Fun With Formulas

Last week I was in Denver for a large middle school STEM event. They had a large selection of workshops for well over 1,000 middle school girls. My co-worker Hilary Pike did three workshops while I took care of our booth. During a lull I had a chance to visit other booths and one of the booths I visited was by the American Council of Engineering Companies in Colorado. I picked up a bookmark that told about horsepower. Did you know that horsepower was based on James Watt finding that a work horse could lift a 1,000 pound weight 33 feet in 60 seconds? Neither did I. Well actually it is more complicated than that and there are actually a number of different ways to calculate horsepower. Visit Wikipedia at for some additional information and links.

But for the time being let’s stick with this definition. If you want to figure out your own horse power you can do so by using your weight, and counting the steps you can climb in a minute. So if you are 100 pounds and climb 495 8-inch stairs in a minute that is one horsepower. The bookmark I picked up had this formula for figuring out how many steps one had to climb in in minute for one horsepower.

33,000 ÷ your weight = (answer)
(answer) x 1.5 = number of steps to climb

My fist inclination since I love math but am not overly fond of doing division and multiplication by hand was “hey I can write a short program to do that!” So I did. I translated that formula to C# as:

             int iWeight = int.Parse(textBox1.Text);
            int ans = 33000 / iWeight;
            double  dSteps = ans * 1.5;

That code takes a weight as string from a textbox and displays the number of steps to climb for one horsepower in a message box. In Visual Basic .NET it would be:

 Dim iWeight As Integer = Integer.Parse(textBox1.Text)
Dim ans As Integer = 33000 / iWeight
Dim dSteps As Double = ans * 1.5

Well you could do this just as well with a calculator or a spreadsheet.


So what kind of program is that? Pretty boring. So I started thinking about ways to make it more interesting. Perhaps a table? The very earliest computers were used to compute all sorts of tables. Of course back then computers took up whole rooms and so printing out tables was the way to go. But still I think there is some learning we can get from all this.

First off what if you don’t have 495 steps to climb? If you have fewer steps to climb you are likely not to take a whole minute to climb them. The obvious answer is to build a formula that takes the number of stairs you climb, the time you take to climb them and your weight into account and tells you how much horsepower you have generated. Yeah, algebra! So that’s what I did.

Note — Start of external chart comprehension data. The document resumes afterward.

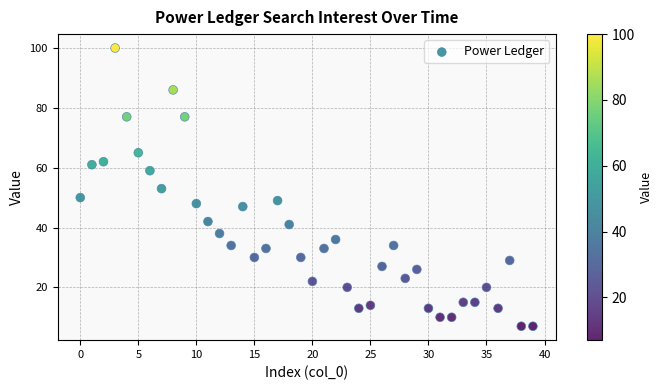

What is the range of Y values (max minus min)?

93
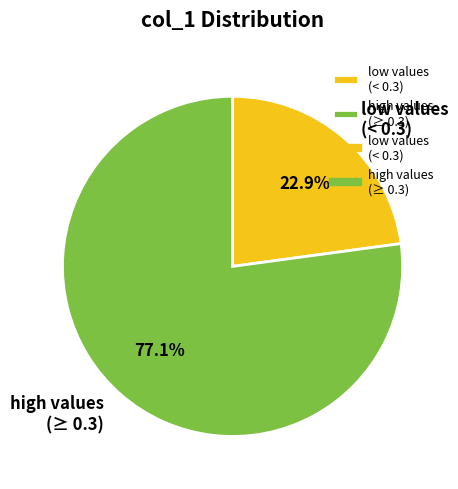

Approximately how many times larger is the value at high values (≥ 0.3) compared to low values (< 0.3)?

3.4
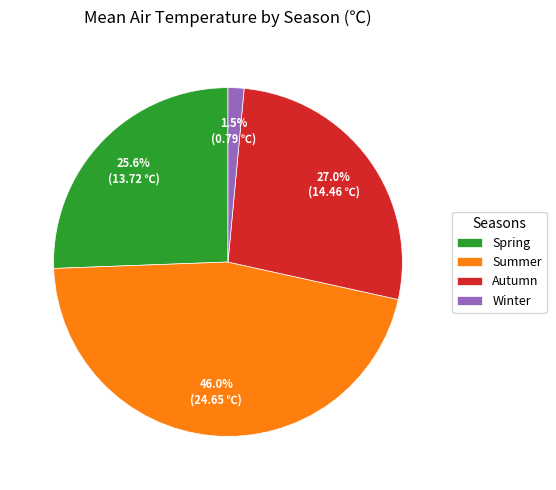

Which slice is the smallest?

Winter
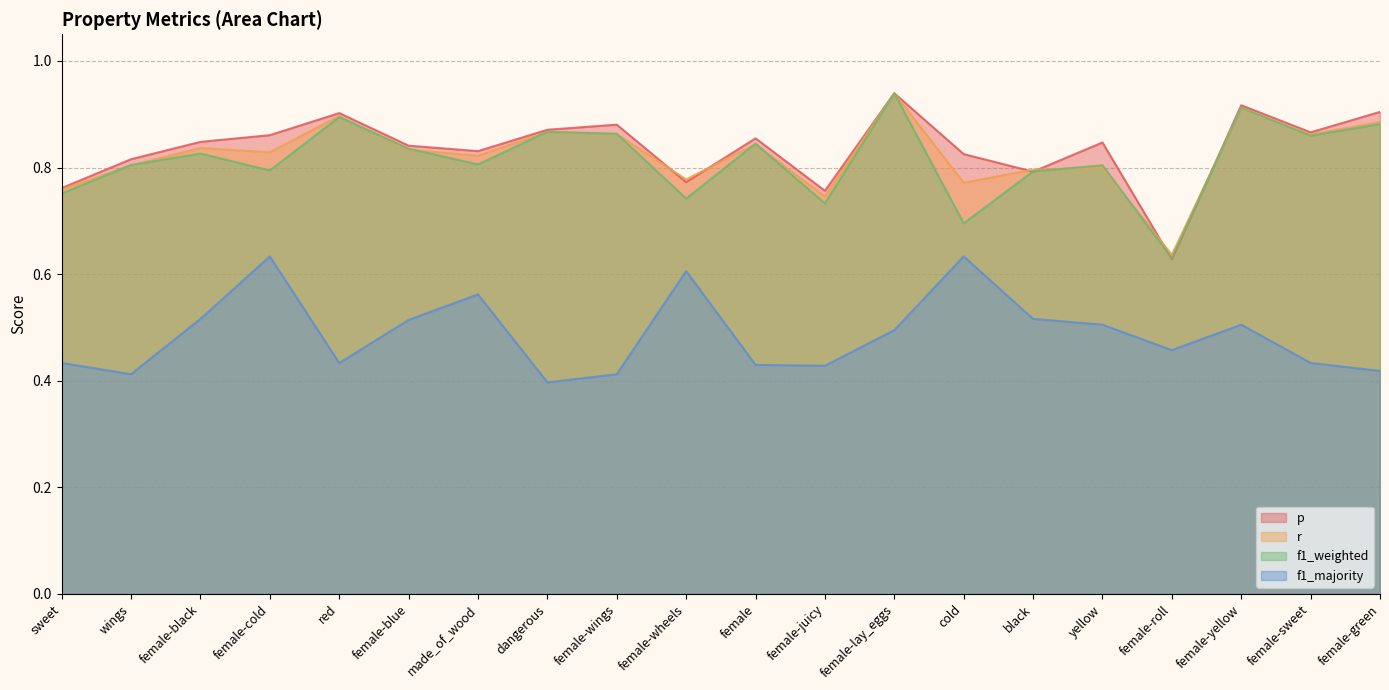

True or false: f1_majority has a value of 0.3 at female-green.

False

But you know it still seemed like building a table was a job for a spreadsheet. So to test my formula I built a spreadsheet. I put the number of steps in cell A1 and built a list of weights across the top and a list of seconds down the left side. By the way if you haven’t looked into Auto Fill in Excel you are missing a great shortcut.  I then created the formula (no I’m going to leave figuring that out to you. Ask a Math teacher for help in you need it.) I used absolute addressing so that I could then just copy cells to fill out the spread sheet. And lastly I added conditional formatting to make cells that were more then one horsepower red, one horsepower to .70 horsepower in green and less than .70 horsepower in yellow. The results looked like this for 60 steps.


I think the coloring adds to the table. To me it makes things more clear at a glance. Using color in tables can be very helpful if not overdone.

So I started with a computer program that really was a better fit for a spreadsheet. Back when I started with computers we didn’t have spreadsheet programs which is probably why my mind still starts with “write a program.” This is something of a reminder to me to think a bit more about the right tools for the job. In between I was reminded yet again that algebra skills can turn out to be very useful when you have one formula but really need another one. And of course I had to throw in conditionally formatting to remind myself and others that the sort of things one learns in programming (conditionals in this case) often leads to useful thinking for other applications.

ACEC has a number of other interesting items – fun facts and activities - for students at their web site. Check it out.

There is a lot to think about and learn about in engineering and a lot of it is fun!